#### Text excerpt
^^^^

Very bad performance on disk with a lot of files and directories

On one of our servers we have a disk on which scanned documents are archived.

At the moment this disk contains:
- approx. 4.000.000 files
- approx. 25.000 directories

Every month aproximately 3000 files are added to this disk.

For about 3 months ago the daily incremental backup we ran of this disk increased from approx. 4 hours to approx. 12 hours at the moment.
The full backup of this disk that we make during the weekend takes about 17 hours.

When I do a directory on this disk it also takes forever, so I think the problem lies in the index file or the directory structure/files itself. The fragmentation can't be the problem, DFU says that the fragmentation level is excellent (fragmentation level 0.000).

I tried finding the reason for this, but I cannot determine what is causing this slow performance. Things I looked for are:
- large directory files --> > 127 blocks
- errors in the disk-structure
- fragmentation

None of these items seemed to be a problem.
I also tried to mount the disk with it's own XQP cache (PROCESSOR=UNIQUE), but this also didn't help.

The index file is quite big ( approx. 7.5 mill. blocks), could this be a problem?

Can anybody give me a clue on how to get the backup back to normal proportions?
Is converting this disk to ODS5 an option?
40 REPLIES 40
Volker Halle
Honored Contributor

Re: Very bad performance on disk with a lot of files and directories

Rene,

before trying to speculate what 'might be wrong', could you provide some more detailled data ?

When you say 'DIR takes forever', did you collect some data with MONITOR FILE,FCP,DISK ? Maybe you can collect that data from a directory operation and provide the output screens as an attached .TXT file ?

Volker.
Wim Van den Wyngaert
Honored Contributor

Re: Very bad performance on disk with a lot of files and directories

If you have a lot of time :
http://forums1.itrc.hp.com/service/forums/questionanswer.do?threadId=625667

If not : the directory may get locked when the directory file is extended. If you create a lot of files, this can be the case. And the lock takes longer as your directory grows because the directory file is re-created.

^^^^

#### Work to be completed
In the forum thread about slow disk performance, how long does the weekend full backup of the disk take?

#### Material provided
^^^^

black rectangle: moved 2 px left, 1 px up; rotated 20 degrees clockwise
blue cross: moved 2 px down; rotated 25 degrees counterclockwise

^^^^

#### Response to the exercise
About 17 hours.